Source texts of formatted documents:

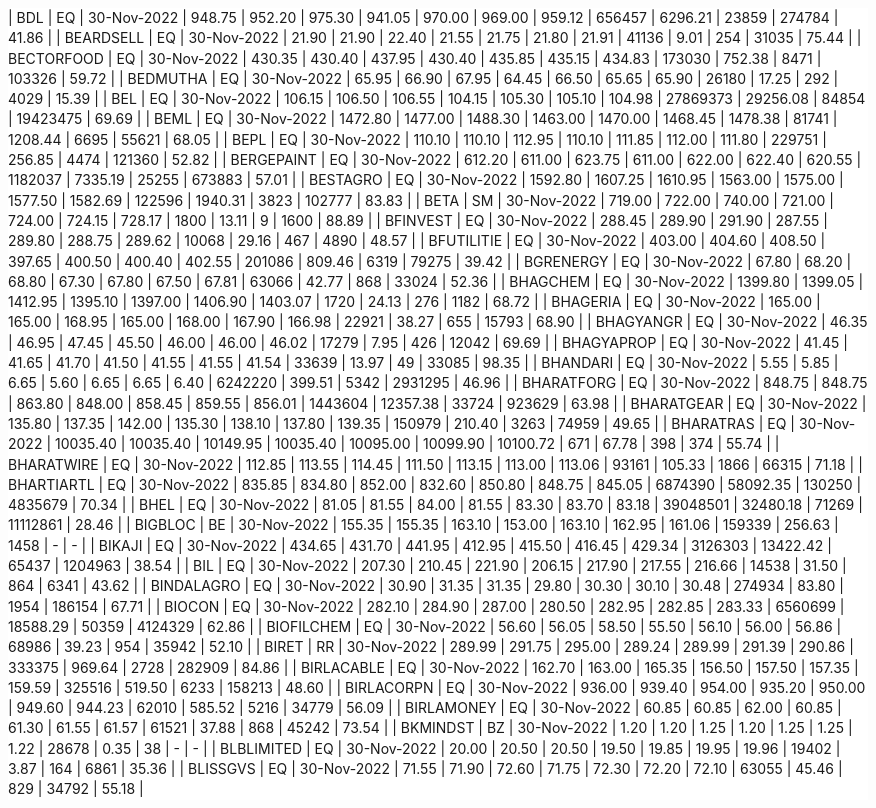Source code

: | BDL | EQ | 30-Nov-2022 | 948.75 | 952.20 | 975.30 | 941.05 | 970.00 | 969.00 | 959.12 | 656457 | 6296.21 | 23859 | 274784 | 41.86 |
| BEARDSELL | EQ | 30-Nov-2022 | 21.90 | 21.90 | 22.40 | 21.55 | 21.75 | 21.80 | 21.91 | 41136 | 9.01 | 254 | 31035 | 75.44 |
| BECTORFOOD | EQ | 30-Nov-2022 | 430.35 | 430.40 | 437.95 | 430.40 | 435.85 | 435.15 | 434.83 | 173030 | 752.38 | 8471 | 103326 | 59.72 |
| BEDMUTHA | EQ | 30-Nov-2022 | 65.95 | 66.90 | 67.95 | 64.45 | 66.50 | 65.65 | 65.90 | 26180 | 17.25 | 292 | 4029 | 15.39 |
| BEL | EQ | 30-Nov-2022 | 106.15 | 106.50 | 106.55 | 104.15 | 105.30 | 105.10 | 104.98 | 27869373 | 29256.08 | 84854 | 19423475 | 69.69 |
| BEML | EQ | 30-Nov-2022 | 1472.80 | 1477.00 | 1488.30 | 1463.00 | 1470.00 | 1468.45 | 1478.38 | 81741 | 1208.44 | 6695 | 55621 | 68.05 |
| BEPL | EQ | 30-Nov-2022 | 110.10 | 110.10 | 112.95 | 110.10 | 111.85 | 112.00 | 111.80 | 229751 | 256.85 | 4474 | 121360 | 52.82 |
| BERGEPAINT | EQ | 30-Nov-2022 | 612.20 | 611.00 | 623.75 | 611.00 | 622.00 | 622.40 | 620.55 | 1182037 | 7335.19 | 25255 | 673883 | 57.01 |
| BESTAGRO | EQ | 30-Nov-2022 | 1592.80 | 1607.25 | 1610.95 | 1563.00 | 1575.00 | 1577.50 | 1582.69 | 122596 | 1940.31 | 3823 | 102777 | 83.83 |
| BETA | SM | 30-Nov-2022 | 719.00 | 722.00 | 740.00 | 721.00 | 724.00 | 724.15 | 728.17 | 1800 | 13.11 | 9 | 1600 | 88.89 |
| BFINVEST | EQ | 30-Nov-2022 | 288.45 | 289.90 | 291.90 | 287.55 | 289.80 | 288.75 | 289.62 | 10068 | 29.16 | 467 | 4890 | 48.57 |
| BFUTILITIE | EQ | 30-Nov-2022 | 403.00 | 404.60 | 408.50 | 397.65 | 400.50 | 400.40 | 402.55 | 201086 | 809.46 | 6319 | 79275 | 39.42 |
| BGRENERGY | EQ | 30-Nov-2022 | 67.80 | 68.20 | 68.80 | 67.30 | 67.80 | 67.50 | 67.81 | 63066 | 42.77 | 868 | 33024 | 52.36 |
| BHAGCHEM | EQ | 30-Nov-2022 | 1399.80 | 1399.05 | 1412.95 | 1395.10 | 1397.00 | 1406.90 | 1403.07 | 1720 | 24.13 | 276 | 1182 | 68.72 |
| BHAGERIA | EQ | 30-Nov-2022 | 165.00 | 165.00 | 168.95 | 165.00 | 168.00 | 167.90 | 166.98 | 22921 | 38.27 | 655 | 15793 | 68.90 |
| BHAGYANGR | EQ | 30-Nov-2022 | 46.35 | 46.95 | 47.45 | 45.50 | 46.00 | 46.00 | 46.02 | 17279 | 7.95 | 426 | 12042 | 69.69 |
| BHAGYAPROP | EQ | 30-Nov-2022 | 41.45 | 41.65 | 41.70 | 41.50 | 41.55 | 41.55 | 41.54 | 33639 | 13.97 | 49 | 33085 | 98.35 |
| BHANDARI | EQ | 30-Nov-2022 | 5.55 | 5.85 | 6.65 | 5.60 | 6.65 | 6.65 | 6.40 | 6242220 | 399.51 | 5342 | 2931295 | 46.96 |
| BHARATFORG | EQ | 30-Nov-2022 | 848.75 | 848.75 | 863.80 | 848.00 | 858.45 | 859.55 | 856.01 | 1443604 | 12357.38 | 33724 | 923629 | 63.98 |
| BHARATGEAR | EQ | 30-Nov-2022 | 135.80 | 137.35 | 142.00 | 135.30 | 138.10 | 137.80 | 139.35 | 150979 | 210.40 | 3263 | 74959 | 49.65 |
| BHARATRAS | EQ | 30-Nov-2022 | 10035.40 | 10035.40 | 10149.95 | 10035.40 | 10095.00 | 10099.90 | 10100.72 | 671 | 67.78 | 398 | 374 | 55.74 |
| BHARATWIRE | EQ | 30-Nov-2022 | 112.85 | 113.55 | 114.45 | 111.50 | 113.15 | 113.00 | 113.06 | 93161 | 105.33 | 1866 | 66315 | 71.18 |
| BHARTIARTL | EQ | 30-Nov-2022 | 835.85 | 834.80 | 852.00 | 832.60 | 850.80 | 848.75 | 845.05 | 6874390 | 58092.35 | 130250 | 4835679 | 70.34 |
| BHEL | EQ | 30-Nov-2022 | 81.05 | 81.55 | 84.00 | 81.55 | 83.30 | 83.70 | 83.18 | 39048501 | 32480.18 | 71269 | 11112861 | 28.46 |
| BIGBLOC | BE | 30-Nov-2022 | 155.35 | 155.35 | 163.10 | 153.00 | 163.10 | 162.95 | 161.06 | 159339 | 256.63 | 1458 | - | - |
| BIKAJI | EQ | 30-Nov-2022 | 434.65 | 431.70 | 441.95 | 412.95 | 415.50 | 416.45 | 429.34 | 3126303 | 13422.42 | 65437 | 1204963 | 38.54 |
| BIL | EQ | 30-Nov-2022 | 207.30 | 210.45 | 221.90 | 206.15 | 217.90 | 217.55 | 216.66 | 14538 | 31.50 | 864 | 6341 | 43.62 |
| BINDALAGRO | EQ | 30-Nov-2022 | 30.90 | 31.35 | 31.35 | 29.80 | 30.30 | 30.10 | 30.48 | 274934 | 83.80 | 1954 | 186154 | 67.71 |
| BIOCON | EQ | 30-Nov-2022 | 282.10 | 284.90 | 287.00 | 280.50 | 282.95 | 282.85 | 283.33 | 6560699 | 18588.29 | 50359 | 4124329 | 62.86 |
| BIOFILCHEM | EQ | 30-Nov-2022 | 56.60 | 56.05 | 58.50 | 55.50 | 56.10 | 56.00 | 56.86 | 68986 | 39.23 | 954 | 35942 | 52.10 |
| BIRET | RR | 30-Nov-2022 | 289.99 | 291.75 | 295.00 | 289.24 | 289.99 | 291.39 | 290.86 | 333375 | 969.64 | 2728 | 282909 | 84.86 |
| BIRLACABLE | EQ | 30-Nov-2022 | 162.70 | 163.00 | 165.35 | 156.50 | 157.50 | 157.35 | 159.59 | 325516 | 519.50 | 6233 | 158213 | 48.60 |
| BIRLACORPN | EQ | 30-Nov-2022 | 936.00 | 939.40 | 954.00 | 935.20 | 950.00 | 949.60 | 944.23 | 62010 | 585.52 | 5216 | 34779 | 56.09 |
| BIRLAMONEY | EQ | 30-Nov-2022 | 60.85 | 60.85 | 62.00 | 60.85 | 61.30 | 61.55 | 61.57 | 61521 | 37.88 | 868 | 45242 | 73.54 |
| BKMINDST | BZ | 30-Nov-2022 | 1.20 | 1.20 | 1.25 | 1.20 | 1.25 | 1.25 | 1.22 | 28678 | 0.35 | 38 | - | - |
| BLBLIMITED | EQ | 30-Nov-2022 | 20.00 | 20.50 | 20.50 | 19.50 | 19.85 | 19.95 | 19.96 | 19402 | 3.87 | 164 | 6861 | 35.36 |
| BLISSGVS | EQ | 30-Nov-2022 | 71.55 | 71.90 | 72.60 | 71.75 | 72.30 | 72.20 | 72.10 | 63055 | 45.46 | 829 | 34792 | 55.18 |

| What needs to be done |
Could you output the full set of entries exactly, skipping every picture?

| Answer to the problem |
Source code

: | BDL | EQ | 30-Nov-2022 | 948.75 | 952.20 | 975.30 | 941.05 | 970.00 | 969.00 | 959.12 | 656457 | 6296.21 | 23859 | 274784 | 41.86 |
| BEARDSELL | EQ | 30-Nov-2022 | 21.90 | 21.90 | 22.40 | 21.55 | 21.75 | 21.80 | 21.91 | 41136 | 9.01 | 254 | 31035 | 75.44 |
| BECTORFOOD | EQ | 30-Nov-2022 | 430.35 | 430.40 | 437.95 | 430.40 | 435.85 | 435.15 | 434.83 | 173030 | 752.38 | 8471 | 103326 | 59.72 |
| BEDMUTHA | EQ | 30-Nov-2022 | 65.95 | 66.90 | 67.95 | 64.45 | 66.50 | 65.65 | 65.90 | 26180 | 17.25 | 292 | 4029 | 15.39 |
| BEL | EQ | 30-Nov-2022 | 106.15 | 106.50 | 106.55 | 104.15 | 105.30 | 105.10 | 104.98 | 27869373 | 29256.08 | 84854 | 19423475 | 69.69 |
| BEML | EQ | 30-Nov-2022 | 1472.80 | 1477.00 | 1488.30 | 1463.00 | 1470.00 | 1468.45 | 1478.38 | 81741 | 1208.44 | 6695 | 55621 | 68.05 |
| BEPL | EQ | 30-Nov-2022 | 110.10 | 110.10 | 112.95 | 110.10 | 111.85 | 112.00 | 111.80 | 229751 | 256.85 | 4474 | 121360 | 52.82 |
| BERGEPAINT | EQ | 30-Nov-2022 | 612.20 | 611.00 | 623.75 | 611.00 | 622.00 | 622.40 | 620.55 | 1182037 | 7335.19 | 25255 | 673883 | 57.01 |
| BESTAGRO | EQ | 30-Nov-2022 | 1592.80 | 1607.25 | 1610.95 | 1563.00 | 1575.00 | 1577.50 | 1582.69 | 122596 | 1940.31 | 3823 | 102777 | 83.83 |
| BETA | SM | 30-Nov-2022 | 719.00 | 722.00 | 740.00 | 721.00 | 724.00 | 724.15 | 728.17 | 1800 | 13.11 | 9 | 1600 | 88.89 |
| BFINVEST | EQ | 30-Nov-2022 | 288.45 | 289.90 | 291.90 | 287.55 | 289.80 | 288.75 | 289.62 | 10068 | 29.16 | 467 | 4890 | 48.57 |
| BFUTILITIE | EQ | 30-Nov-2022 | 403.00 | 404.60 | 408.50 | 397.65 | 400.50 | 400.40 | 402.55 | 201086 | 809.46 | 6319 | 79275 | 39.42 |
| BGRENERGY | EQ | 30-Nov-2022 | 67.80 | 68.20 | 68.80 | 67.30 | 67.80 | 67.50 | 67.81 | 63066 | 42.77 | 868 | 33024 | 52.36 |
| BHAGCHEM | EQ | 30-Nov-2022 | 1399.80 | 1399.05 | 1412.95 | 1395.10 | 1397.00 | 1406.90 | 1403.07 | 1720 | 24.13 | 276 | 1182 | 68.72 |
| BHAGERIA | EQ | 30-Nov-2022 | 165.00 | 165.00 | 168.95 | 165.00 | 168.00 | 167.90 | 166.98 | 22921 | 38.27 | 655 | 15793 | 68.90 |
| BHAGYANGR | EQ | 30-Nov-2022 | 46.35 | 46.95 | 47.45 | 45.50 | 46.00 | 46.00 | 46.02 | 17279 | 7.95 | 426 | 12042 | 69.69 |
| BHAGYAPROP | EQ | 30-Nov-2022 | 41.45 | 41.65 | 41.70 | 41.50 | 41.55 | 41.55 | 41.54 | 33639 | 13.97 | 49 | 33085 | 98.35 |
| BHANDARI | EQ | 30-Nov-2022 | 5.55 | 5.85 | 6.65 | 5.60 | 6.65 | 6.65 | 6.40 | 6242220 | 399.51 | 5342 | 2931295 | 46.96 |
| BHARATFORG | EQ | 30-Nov-2022 | 848.75 | 848.75 | 863.80 | 848.00 | 858.45 | 859.55 | 856.01 | 1443604 | 12357.38 | 33724 | 923629 | 63.98 |
| BHARATGEAR | EQ | 30-Nov-2022 | 135.80 | 137.35 | 142.00 | 135.30 | 138.10 | 137.80 | 139.35 | 150979 | 210.40 | 3263 | 74959 | 49.65 |
| BHARATRAS | EQ | 30-Nov-2022 | 10035.40 | 10035.40 | 10149.95 | 10035.40 | 10095.00 | 10099.90 | 10100.72 | 671 | 67.78 | 398 | 374 | 55.74 |
| BHARATWIRE | EQ | 30-Nov-2022 | 112.85 | 113.55 | 114.45 | 111.50 | 113.15 | 113.00 | 113.06 | 93161 | 105.33 | 1866 | 66315 | 71.18 |
| BHARTIARTL | EQ | 30-Nov-2022 | 835.85 | 834.80 | 852.00 | 832.60 | 850.80 | 848.75 | 845.05 | 6874390 | 58092.35 | 130250 | 4835679 | 70.34 |
| BHEL | EQ | 30-Nov-2022 | 81.05 | 81.55 | 84.00 | 81.55 | 83.30 | 83.70 | 83.18 | 39048501 | 32480.18 | 71269 | 11112861 | 28.46 |
| BIGBLOC | BE | 30-Nov-2022 | 155.35 | 155.35 | 163.10 | 153.00 | 163.10 | 162.95 | 161.06 | 159339 | 256.63 | 1458 | - | - |
| BIKAJI | EQ | 30-Nov-2022 | 434.65 | 431.70 | 441.95 | 412.95 | 415.50 | 416.45 | 429.34 | 3126303 | 13422.42 | 65437 | 1204963 | 38.54 |
| BIL | EQ | 30-Nov-2022 | 207.30 | 210.45 | 221.90 | 206.15 | 217.90 | 217.55 | 216.66 | 14538 | 31.50 | 864 | 6341 | 43.62 |
| BINDALAGRO | EQ | 30-Nov-2022 | 30.90 | 31.35 | 31.35 | 29.80 | 30.30 | 30.10 | 30.48 | 274934 | 83.80 | 1954 | 186154 | 67.71 |
| BIOCON | EQ | 30-Nov-2022 | 282.10 | 284.90 | 287.00 | 280.50 | 282.95 | 282.85 | 283.33 | 6560699 | 18588.29 | 50359 | 4124329 | 62.86 |
| BIOFILCHEM | EQ | 30-Nov-2022 | 56.60 | 56.05 | 58.50 | 55.50 | 56.10 | 56.00 | 56.86 | 68986 | 39.23 | 954 | 35942 | 52.10 |
| BIRET | RR | 30-Nov-2022 | 289.99 | 291.75 | 295.00 | 289.24 | 289.99 | 291.39 | 290.86 | 333375 | 969.64 | 2728 | 282909 | 84.86 |
| BIRLACABLE | EQ | 30-Nov-2022 | 162.70 | 163.00 | 165.35 | 156.50 | 157.50 | 157.35 | 159.59 | 325516 | 519.50 | 6233 | 158213 | 48.60 |
| BIRLACORPN | EQ | 30-Nov-2022 | 936.00 | 939.40 | 954.00 | 935.20 | 950.00 | 949.60 | 944.23 | 62010 | 585.52 | 5216 | 34779 | 56.09 |
| BIRLAMONEY | EQ | 30-Nov-2022 | 60.85 | 60.85 | 62.00 | 60.85 | 61.30 | 61.55 | 61.57 | 61521 | 37.88 | 868 | 45242 | 73.54 |
| BKMINDST | BZ | 30-Nov-2022 | 1.20 | 1.20 | 1.25 | 1.20 | 1.25 | 1.25 | 1.22 | 28678 | 0.35 | 38 | - | - |
| BLBLIMITED | EQ | 30-Nov-2022 | 20.00 | 20.50 | 20.50 | 19.50 | 19.85 | 19.95 | 19.96 | 19402 | 3.87 | 164 | 6861 | 35.36 |
| BLISSGVS | EQ | 30-Nov-2022 | 71.55 | 71.90 | 72.60 | 71.75 | 72.30 | 72.20 | 72.10 | 63055 | 45.46 | 829 | 34792 | 55.18 |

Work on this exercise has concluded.